What about Free Will?
by heathervescent
There's a fascinating article in the Economist on science's first look into free will. The concept of free will is that you have a choice - and responsibility for your actions based on your choice. But if you don't have choice, something that happened to you outside of your responsibility, do you have free will or are you merely stimulus-response acting? This is exactly the question brought up in the article, which tells the following fascinating story.
IN THE late 1990s a previously blameless American began collecting child pornography and propositioning children. On the day before he was due to be sentenced to prison for his crimes, he had his brain scanned. He had a tumour. When it had been removed, his paedophilic [sic] tendencies went away. When it started growing back, they returned. When the regrowth was removed, they vanished again. Who then was the child abuser?
It's an interesting question, especially with the previous story in mind. But take a walk through your neighborhood grocery store. Yes, you have the choice to choose the items you want to buy; however advertising and marketing and brand image program you to react and respond in certain ways to certain products. This is similar
Markets also depend on the idea that personal choice is free choice. Mostly, that is not a problem. Even if choice is guided by unconscious instinct, that instinct will usually have been honed by natural selection to do the right thing.

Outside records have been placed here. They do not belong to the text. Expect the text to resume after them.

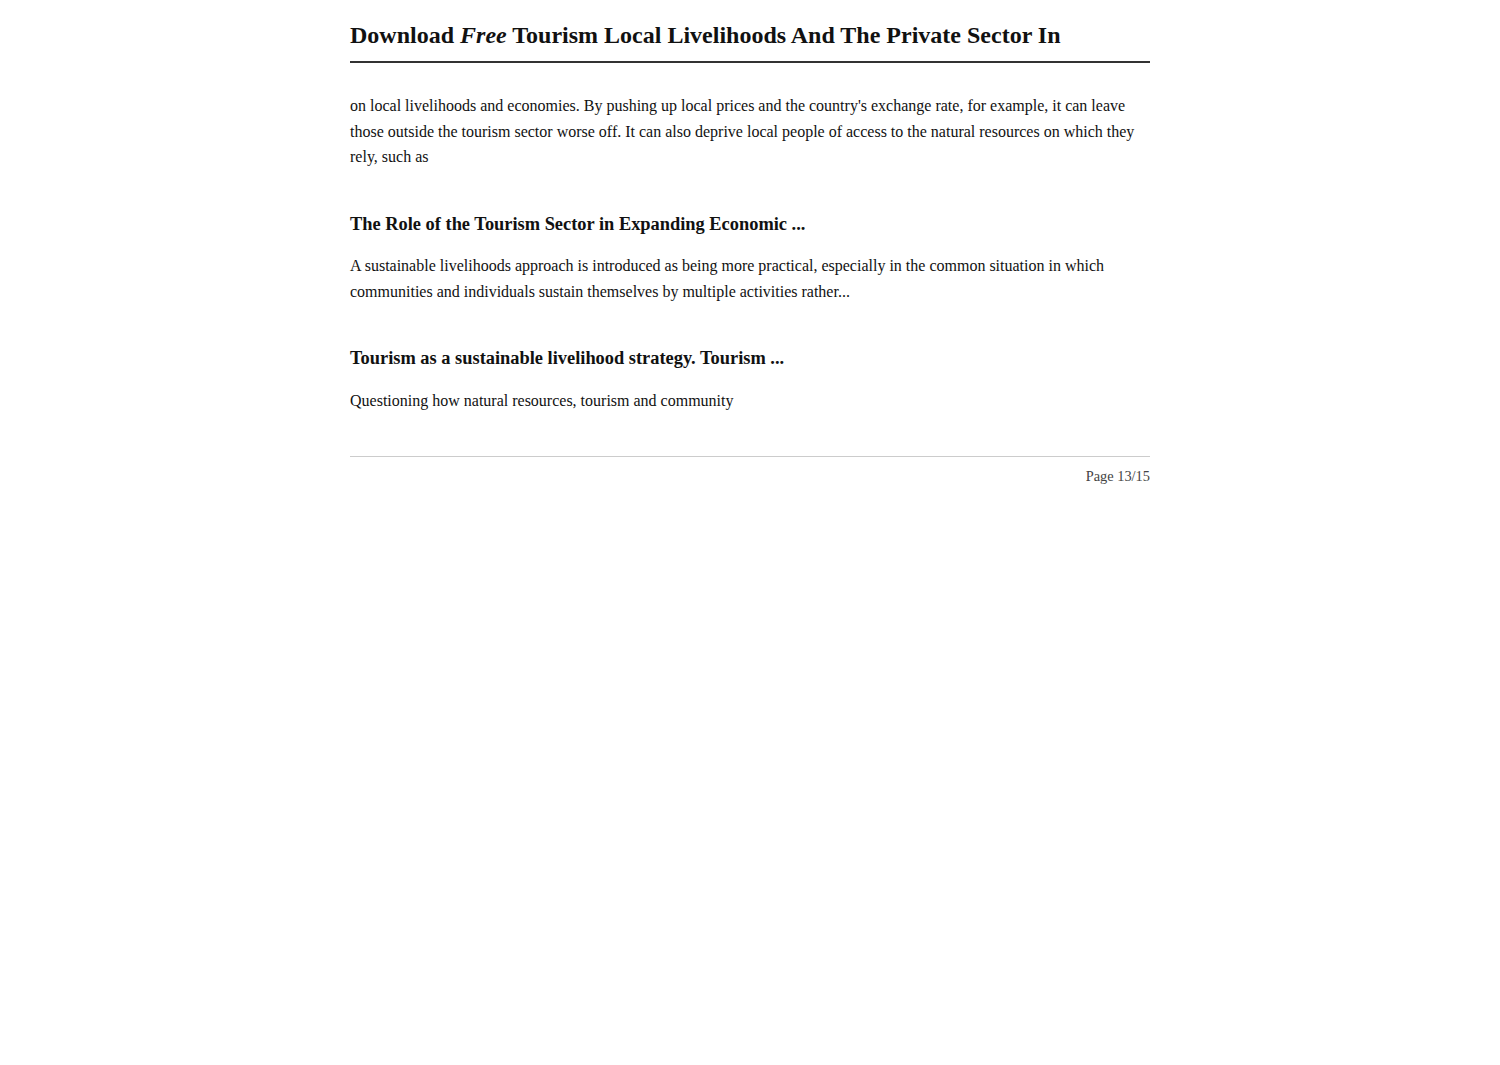Download Free Tourism Local Livelihoods And The Private Sector In
on local livelihoods and economies. By pushing up local prices and the country's exchange rate, for example, it can leave those outside the tourism sector worse off. It can also deprive local people of access to the natural resources on which they rely, such as
The Role of the Tourism Sector in Expanding Economic ...
A sustainable livelihoods approach is introduced as being more practical, especially in the common situation in which communities and individuals sustain themselves by multiple activities rather...
Tourism as a sustainable livelihood strategy. Tourism ...
Questioning how natural resources, tourism and community
Page 13/15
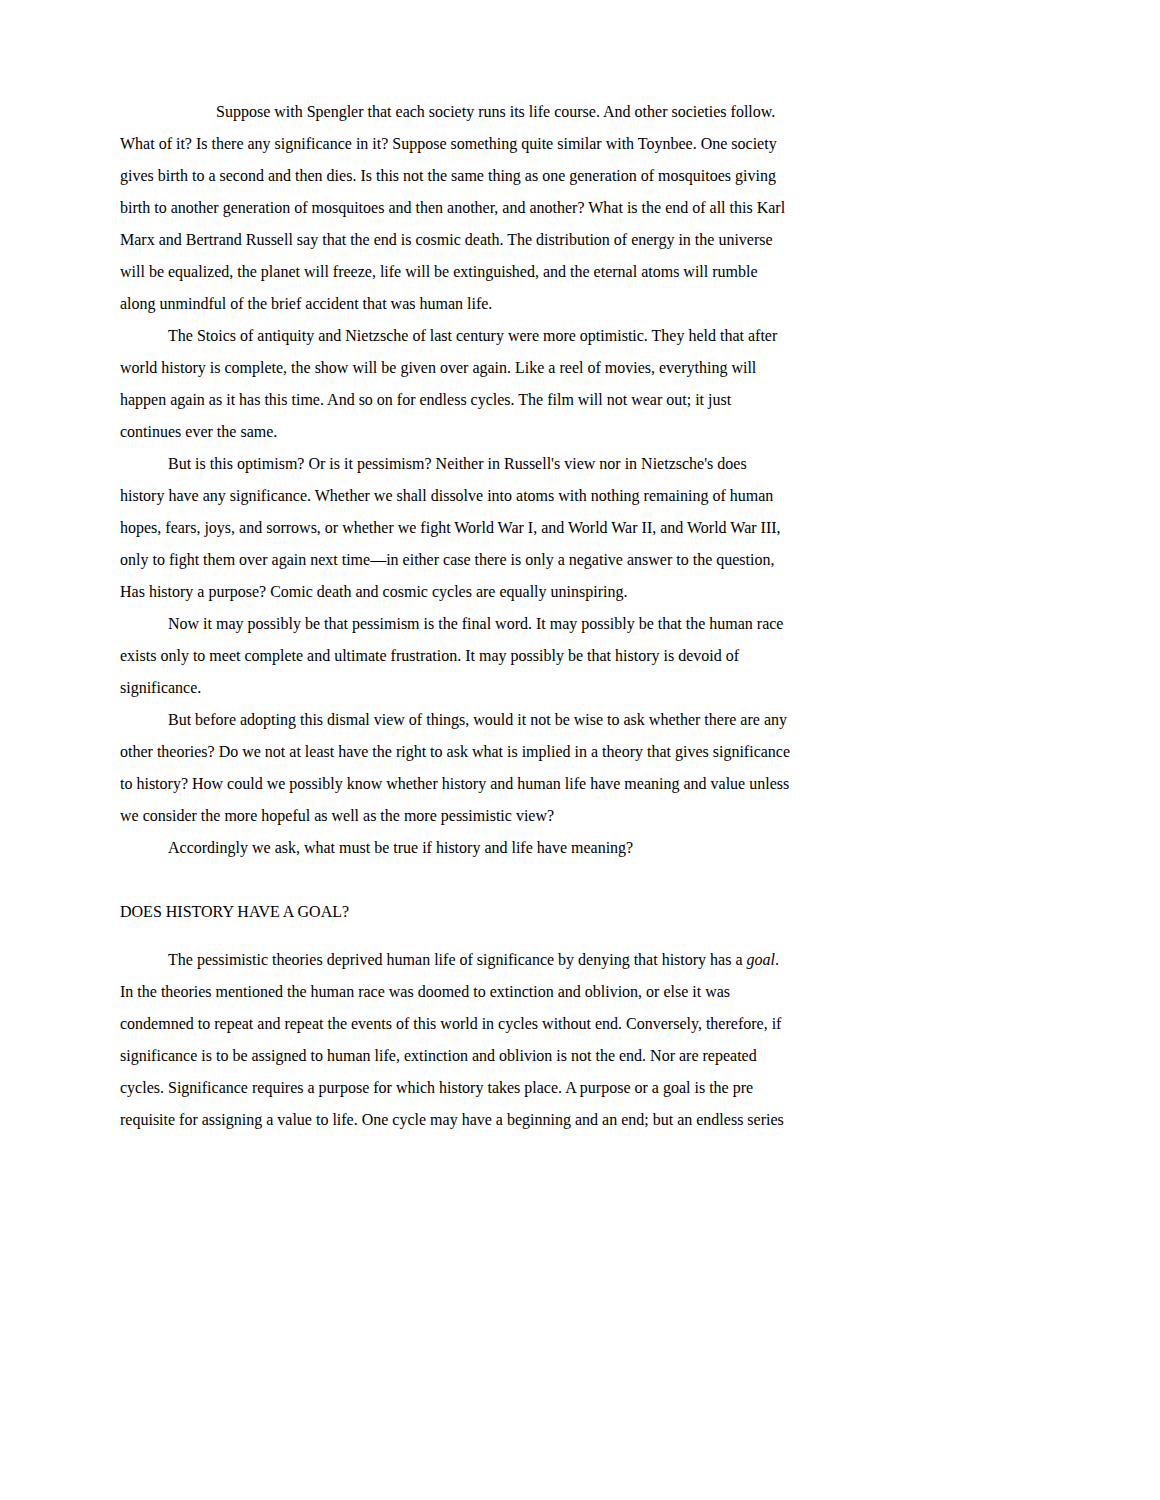Suppose with Spengler that each society runs its life course. And other societies follow. What of it? Is there any significance in it? Suppose something quite similar with Toynbee. One society gives birth to a second and then dies. Is this not the same thing as one generation of mosquitoes giving birth to another generation of mosquitoes and then another, and another? What is the end of all this Karl Marx and Bertrand Russell say that the end is cosmic death. The distribution of energy in the universe will be equalized, the planet will freeze, life will be extinguished, and the eternal atoms will rumble along unmindful of the brief accident that was human life.
The Stoics of antiquity and Nietzsche of last century were more optimistic. They held that after world history is complete, the show will be given over again. Like a reel of movies, everything will happen again as it has this time. And so on for endless cycles. The film will not wear out; it just continues ever the same.
But is this optimism? Or is it pessimism? Neither in Russell's view nor in Nietzsche's does history have any significance. Whether we shall dissolve into atoms with nothing remaining of human hopes, fears, joys, and sorrows, or whether we fight World War I, and World War II, and World War III, only to fight them over again next time—in either case there is only a negative answer to the question, Has history a purpose? Comic death and cosmic cycles are equally uninspiring.
Now it may possibly be that pessimism is the final word. It may possibly be that the human race exists only to meet complete and ultimate frustration. It may possibly be that history is devoid of significance.
But before adopting this dismal view of things, would it not be wise to ask whether there are any other theories? Do we not at least have the right to ask what is implied in a theory that gives significance to history? How could we possibly know whether history and human life have meaning and value unless we consider the more hopeful as well as the more pessimistic view?
Accordingly we ask, what must be true if history and life have meaning?
Does History Have a Goal?
The pessimistic theories deprived human life of significance by denying that history has a goal. In the theories mentioned the human race was doomed to extinction and oblivion, or else it was condemned to repeat and repeat the events of this world in cycles without end. Conversely, therefore, if significance is to be assigned to human life, extinction and oblivion is not the end. Nor are repeated cycles. Significance requires a purpose for which history takes place. A purpose or a goal is the pre requisite for assigning a value to life. One cycle may have a beginning and an end; but an endless series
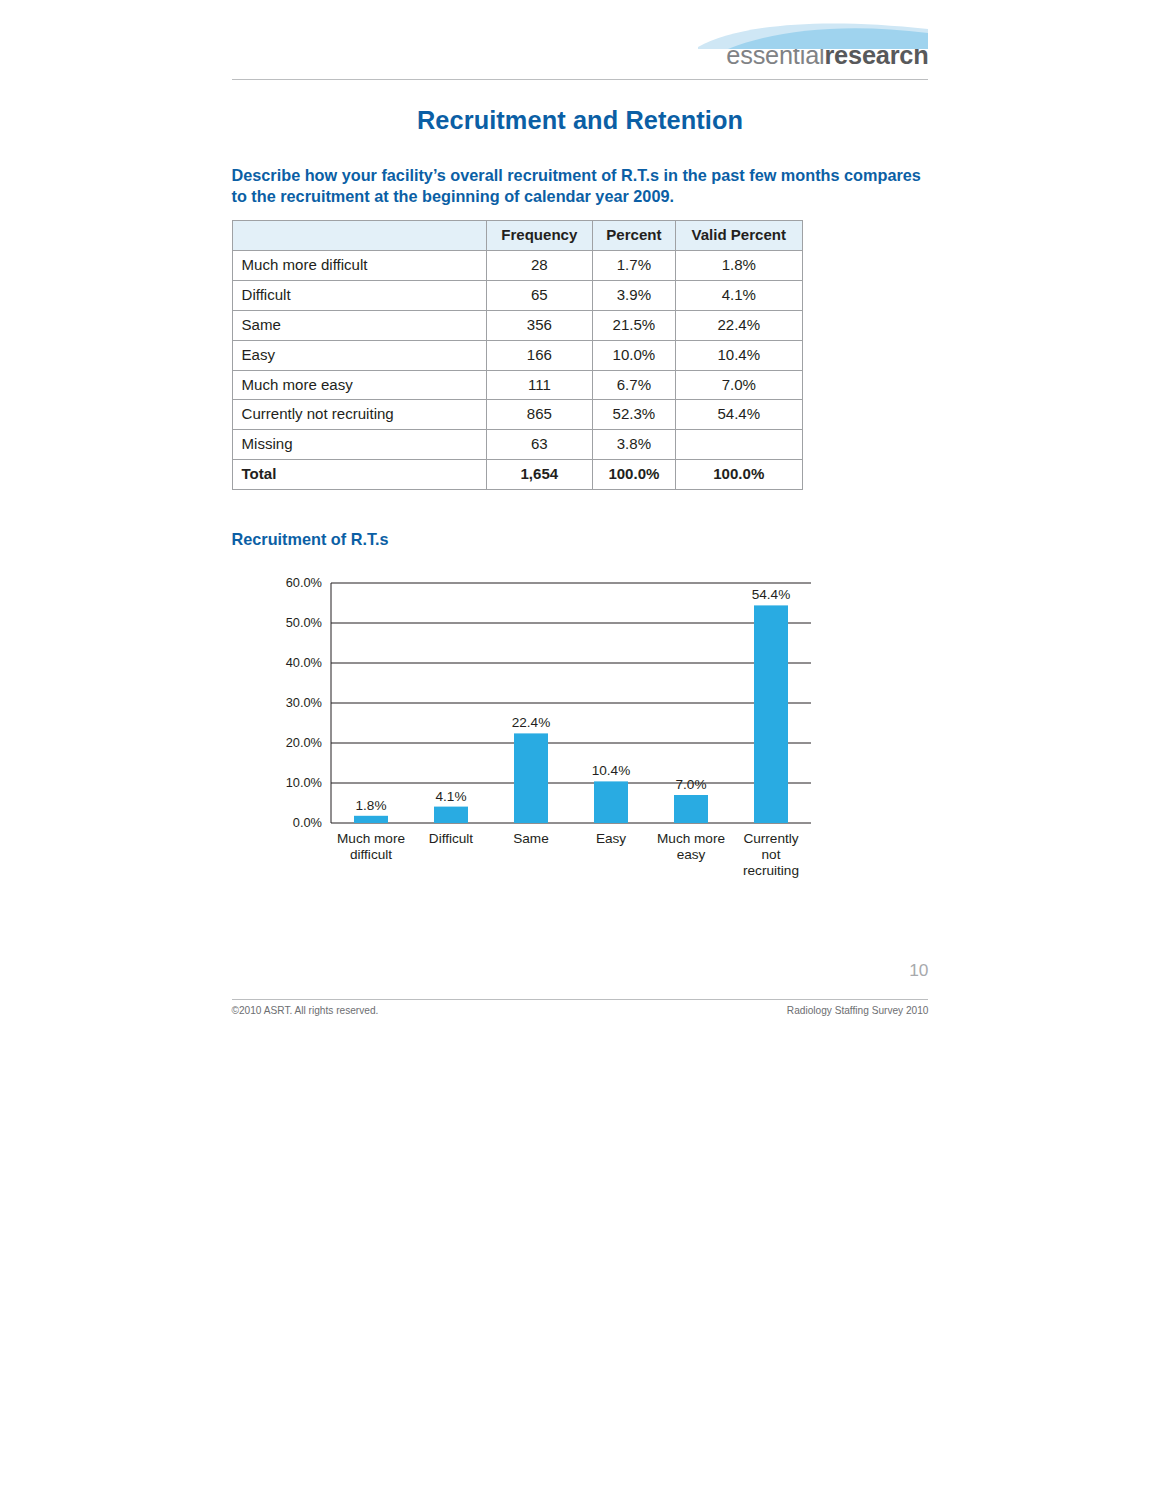essential research
Recruitment and Retention
Describe how your facility’s overall recruitment of R.T.s in the past few months compares to the recruitment at the beginning of calendar year 2009.
| | Frequency | Percent | Valid Percent |
| --- | --- | --- | --- |
| Much more difficult | 28 | 1.7% | 1.8% |
| Difficult | 65 | 3.9% | 4.1% |
| Same | 356 | 21.5% | 22.4% |
| Easy | 166 | 10.0% | 10.4% |
| Much more easy | 111 | 6.7% | 7.0% |
| Currently not recruiting | 865 | 52.3% | 54.4% |
| Missing | 63 | 3.8% | |
| Total | 1,654 | 100.0% | 100.0% |
Recruitment of R.T.s
60.0% 50.0% 40.0% 30.0% 20.0% 10.0% 0.0% 1.8% 4.1% 22.4% 10.4% 7.0% 54.4% Much more difficult Difficult Same Easy Much more easy Currently not recruiting
10
©2010 ASRT. All rights reserved. Radiology Staffing Survey 2010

But not always. Fatty, sugary foods subvert evolved instincts, as do addictive drugs such as nicotine, alcohol and cocaine. Pornography does as well. Liberals say that individuals should be free to consume these, or not. Erode free will, and you erode that argument.
The bottom line to me, is not whether we have or exercise free will - it's that we take responsibility for our actions. Because is it really free will, if we've been programmed to act certain ways when stimulated with specific items?